La veille de la grève générale, plusieurs bureaux de Trenitalia avaient été occupés dans diverses villes (Turin, Bologne, Rome, Palerme…) pour protester contre la décision de la société de chemins de fer de ne pas vendre de billets à prix réduits et son refus d’organiser des « trains spéciaux » en direction de Rome pour les milliers de manifestants qui souhaitent converger vers la capitale soit pour la journée du 18, soit pour la manifestation des mouvements le samedi 19 octobre. Pire : dans les jours qui ont précédé, à mesure que la date ces deux journées de mobilisation se rapprochait, les prix des billets n’ont pas cessé d’augmenter.
Le 15 octobre, divers collectifs de précaires, surtout dans le milieu étudiant et universitaire, ont mené des actions dans la cadre de la « grève sociale » qu’ils revendiquent, notamment à Rome une intervention dans un supermarché du centre-ville pour dénoncer la vie chère (aggravée par l’augmentation récente de la TVA) et exiger que le ‟panier précaire” soit fixé à 1 euro ! A Bologne un immeuble abandonné situé près de la cité universitaire a été occupé et rebaptisé ‟Maison étudiante occupée Taksim” ; à Milan, la cour de la Bourse a été occupée avec conférence de presse ; à Palerme, le bureau du recteur de l’Université a été envahi tandis qu’à Turin, une bibliothèque universitaire fermée depuis longtemps a été occupée et ouverte au public.
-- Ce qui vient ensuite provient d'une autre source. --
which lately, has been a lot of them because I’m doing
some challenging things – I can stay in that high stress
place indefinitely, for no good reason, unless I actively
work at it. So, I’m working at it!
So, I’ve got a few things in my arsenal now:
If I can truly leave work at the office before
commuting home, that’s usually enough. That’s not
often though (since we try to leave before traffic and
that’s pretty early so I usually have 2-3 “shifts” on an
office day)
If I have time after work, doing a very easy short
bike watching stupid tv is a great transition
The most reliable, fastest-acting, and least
Grève générale très suivie dans les transports
Cette même journée s’est déroulée une grève de 24h des transports publics à l’appel des syndicats de base/conflictuel, particulièrement bien suivie, notamment dans les bus urbains (jusqu’à 80%), les trains et le secteur aérien. A Rome, seul le métro fonctionnait afin de permettre aux manifestants de se déplacer dans la ville, de se rendre à la manifestation et d’en partir. Le trafic aérien a été très perturbé, des dizaines de vols annulés, et le mouvement a été particulièrement bien parmi le personnel au sol et celui de la sécurité.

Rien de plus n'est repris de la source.